The first of two huge wrecks Sunday involved 16 cars 44 laps in, when Kyle Busch’s car tapped the back of the car driven by Kasey Kahne of Enumclaw. Kahne veered into the wall, setting off the chain reaction typical of Talladega wrecks.

“I caused it,” Busch said. “I tore up a lot of good cars. I was trying to get to his (Kahne’s) outside and I caught his bumper.”

Kahne, who finished 42nd in the field of 43, said he didn’t need any discussion with or apology from Busch.

“I think we both know what happened,” Kahne said. “I was trying to stay behind Jimmie (Johnson) and we had a ton of momentum.

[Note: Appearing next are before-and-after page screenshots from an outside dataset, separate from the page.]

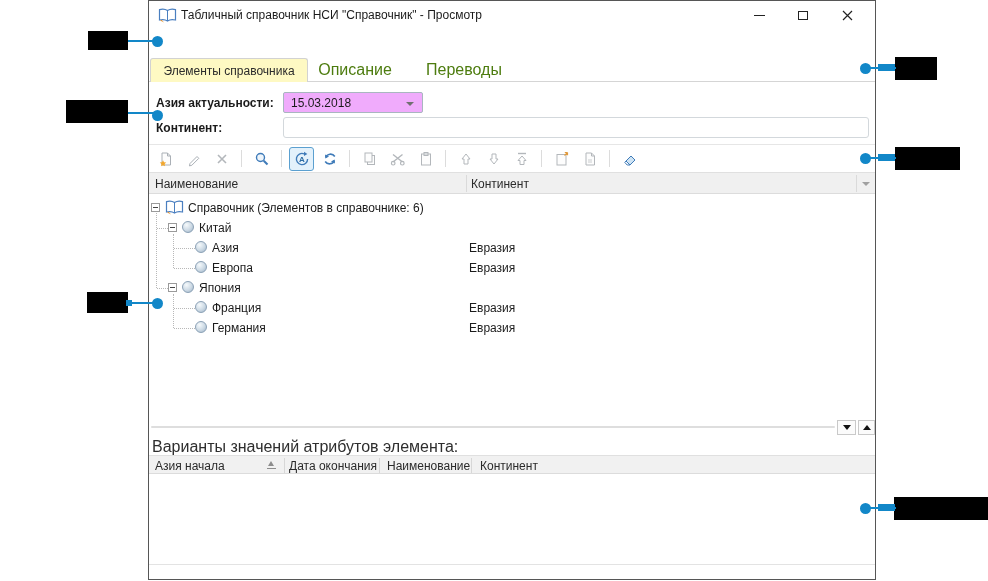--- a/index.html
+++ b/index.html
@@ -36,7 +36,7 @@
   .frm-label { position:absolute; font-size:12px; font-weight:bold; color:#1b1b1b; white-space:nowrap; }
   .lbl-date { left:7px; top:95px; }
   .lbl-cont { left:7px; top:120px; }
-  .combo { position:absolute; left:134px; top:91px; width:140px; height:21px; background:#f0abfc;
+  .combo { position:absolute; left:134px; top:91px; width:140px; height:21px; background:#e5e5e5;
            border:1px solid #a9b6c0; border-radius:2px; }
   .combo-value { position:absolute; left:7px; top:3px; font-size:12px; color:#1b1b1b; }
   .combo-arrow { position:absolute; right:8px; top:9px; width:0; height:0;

You can’t really hit from behind in these cars.”

Greg Biffle of Vancouver, Wash., struck the wall.

“I just saw them wrecking above me,” Biffle recalled. “I thought about going to the left. I had plenty of room and probably should have, but I didn’t. I just stayed straight and moved down all I could and it wasn’t enough. They got me in the right-rear and turned me the wrong way, up into the wall.”

Someone asked Biffle, who finished 36th, if it was too early in the race for such a nasty wreck.

“It can happen any time. You just never know,” Biffle said. “We were trying to be cautious, but that didn’t work.”

The second major wreck came with six laps to go, after NASCAR waited out a three-hour rain delay. Ryan Newman’s car had some of the worst damage and he criticized NASCAR on Fox’s telecast, questioning why the race wasn’t called.

An agitated Newman said the whole field ended up “running in the dark, running in the rain.”